** DATA SUPPLIED follows **

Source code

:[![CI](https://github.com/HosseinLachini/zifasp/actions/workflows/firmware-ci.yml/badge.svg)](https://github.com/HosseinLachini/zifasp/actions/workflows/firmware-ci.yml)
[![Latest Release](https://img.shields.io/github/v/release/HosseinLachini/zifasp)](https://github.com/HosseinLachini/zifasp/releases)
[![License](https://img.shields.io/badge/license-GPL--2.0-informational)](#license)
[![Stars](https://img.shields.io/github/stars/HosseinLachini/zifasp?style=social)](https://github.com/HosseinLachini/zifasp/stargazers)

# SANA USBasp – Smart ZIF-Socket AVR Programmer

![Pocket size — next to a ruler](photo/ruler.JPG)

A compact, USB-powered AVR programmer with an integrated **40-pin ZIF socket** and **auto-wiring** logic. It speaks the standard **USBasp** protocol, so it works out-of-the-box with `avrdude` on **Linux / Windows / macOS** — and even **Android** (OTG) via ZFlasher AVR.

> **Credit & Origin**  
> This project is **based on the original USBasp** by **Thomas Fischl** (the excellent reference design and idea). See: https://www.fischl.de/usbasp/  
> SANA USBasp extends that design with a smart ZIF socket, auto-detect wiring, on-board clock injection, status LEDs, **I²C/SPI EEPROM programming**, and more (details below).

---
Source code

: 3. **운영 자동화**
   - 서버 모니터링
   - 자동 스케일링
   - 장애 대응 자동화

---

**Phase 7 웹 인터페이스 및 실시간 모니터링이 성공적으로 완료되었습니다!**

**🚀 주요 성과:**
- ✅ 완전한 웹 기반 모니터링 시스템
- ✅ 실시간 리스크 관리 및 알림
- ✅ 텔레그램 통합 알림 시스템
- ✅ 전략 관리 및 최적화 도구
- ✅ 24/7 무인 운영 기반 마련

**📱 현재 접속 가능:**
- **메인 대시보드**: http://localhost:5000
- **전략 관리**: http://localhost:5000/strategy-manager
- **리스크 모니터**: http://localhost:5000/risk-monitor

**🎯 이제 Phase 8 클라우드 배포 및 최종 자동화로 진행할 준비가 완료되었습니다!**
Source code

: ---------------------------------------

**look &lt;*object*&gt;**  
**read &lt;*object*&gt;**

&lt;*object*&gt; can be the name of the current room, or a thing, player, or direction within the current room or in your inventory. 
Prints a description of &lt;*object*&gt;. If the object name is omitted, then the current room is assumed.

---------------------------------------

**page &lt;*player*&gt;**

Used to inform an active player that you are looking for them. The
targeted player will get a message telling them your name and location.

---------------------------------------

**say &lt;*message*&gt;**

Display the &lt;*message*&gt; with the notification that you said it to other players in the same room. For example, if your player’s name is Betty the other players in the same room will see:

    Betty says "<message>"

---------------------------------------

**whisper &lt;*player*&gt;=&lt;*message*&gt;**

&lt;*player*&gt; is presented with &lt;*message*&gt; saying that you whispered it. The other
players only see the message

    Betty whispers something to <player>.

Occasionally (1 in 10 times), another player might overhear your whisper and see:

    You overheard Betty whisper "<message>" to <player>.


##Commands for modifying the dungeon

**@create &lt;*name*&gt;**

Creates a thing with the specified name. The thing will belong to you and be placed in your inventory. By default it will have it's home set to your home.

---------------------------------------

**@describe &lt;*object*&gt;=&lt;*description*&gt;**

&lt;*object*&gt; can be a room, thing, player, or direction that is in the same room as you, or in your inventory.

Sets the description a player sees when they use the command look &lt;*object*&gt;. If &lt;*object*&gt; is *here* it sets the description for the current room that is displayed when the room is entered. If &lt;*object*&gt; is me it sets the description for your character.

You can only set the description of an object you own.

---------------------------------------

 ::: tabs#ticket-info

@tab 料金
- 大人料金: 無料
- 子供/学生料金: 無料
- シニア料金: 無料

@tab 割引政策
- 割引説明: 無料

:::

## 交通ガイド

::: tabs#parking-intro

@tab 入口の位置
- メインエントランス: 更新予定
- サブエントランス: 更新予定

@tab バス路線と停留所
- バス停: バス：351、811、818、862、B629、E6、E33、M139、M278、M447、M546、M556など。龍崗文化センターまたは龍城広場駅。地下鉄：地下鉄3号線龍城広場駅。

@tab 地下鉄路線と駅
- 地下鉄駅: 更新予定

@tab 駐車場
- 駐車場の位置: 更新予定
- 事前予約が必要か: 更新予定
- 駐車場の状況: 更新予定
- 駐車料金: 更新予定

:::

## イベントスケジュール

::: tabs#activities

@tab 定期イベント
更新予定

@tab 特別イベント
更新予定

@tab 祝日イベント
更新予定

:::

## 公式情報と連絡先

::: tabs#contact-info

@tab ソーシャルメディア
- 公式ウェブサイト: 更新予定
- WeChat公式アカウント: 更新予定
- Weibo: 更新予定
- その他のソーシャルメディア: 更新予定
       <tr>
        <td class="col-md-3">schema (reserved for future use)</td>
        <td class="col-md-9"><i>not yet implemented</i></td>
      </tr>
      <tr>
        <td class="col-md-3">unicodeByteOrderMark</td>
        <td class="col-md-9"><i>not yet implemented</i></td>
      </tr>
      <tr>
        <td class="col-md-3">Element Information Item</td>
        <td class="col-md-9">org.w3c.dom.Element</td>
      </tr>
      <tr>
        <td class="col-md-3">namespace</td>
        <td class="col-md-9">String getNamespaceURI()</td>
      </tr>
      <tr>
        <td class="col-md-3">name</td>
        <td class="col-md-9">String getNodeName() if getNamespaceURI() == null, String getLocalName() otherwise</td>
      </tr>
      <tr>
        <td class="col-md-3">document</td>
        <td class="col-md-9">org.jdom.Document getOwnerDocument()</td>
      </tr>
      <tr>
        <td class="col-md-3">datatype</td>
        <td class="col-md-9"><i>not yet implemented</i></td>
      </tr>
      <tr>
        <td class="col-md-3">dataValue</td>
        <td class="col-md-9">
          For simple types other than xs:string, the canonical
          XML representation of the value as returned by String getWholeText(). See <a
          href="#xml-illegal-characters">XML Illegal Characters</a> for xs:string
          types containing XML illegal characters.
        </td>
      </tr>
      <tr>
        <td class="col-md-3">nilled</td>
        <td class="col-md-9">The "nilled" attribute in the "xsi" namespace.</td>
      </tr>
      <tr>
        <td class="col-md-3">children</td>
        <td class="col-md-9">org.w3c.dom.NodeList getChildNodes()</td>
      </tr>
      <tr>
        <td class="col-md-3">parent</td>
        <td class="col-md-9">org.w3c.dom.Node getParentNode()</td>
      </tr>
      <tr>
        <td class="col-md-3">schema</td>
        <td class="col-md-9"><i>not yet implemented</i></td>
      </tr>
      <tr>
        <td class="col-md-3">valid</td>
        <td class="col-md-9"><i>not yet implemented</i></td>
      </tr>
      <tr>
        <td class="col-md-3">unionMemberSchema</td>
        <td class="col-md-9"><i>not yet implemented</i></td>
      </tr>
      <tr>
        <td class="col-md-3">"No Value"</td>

** End of DATA SUPPLIED **

*REQUIREMENT*: Everything in the material above from the line that has "진행할 준비가 완료되었습니다!**" through the line that has "room or in your inventory." must be duplicated exactly, with no other lines given.

*OUTPUT*:
**🎯 이제 Phase 8 클라우드 배포 및 최종 자동화로 진행할 준비가 완료되었습니다!**
Source code

: ---------------------------------------

**look &lt;*object*&gt;**  
**read &lt;*object*&gt;**

&lt;*object*&gt; can be the name of the current room, or a thing, player, or direction within the current room or in your inventory. 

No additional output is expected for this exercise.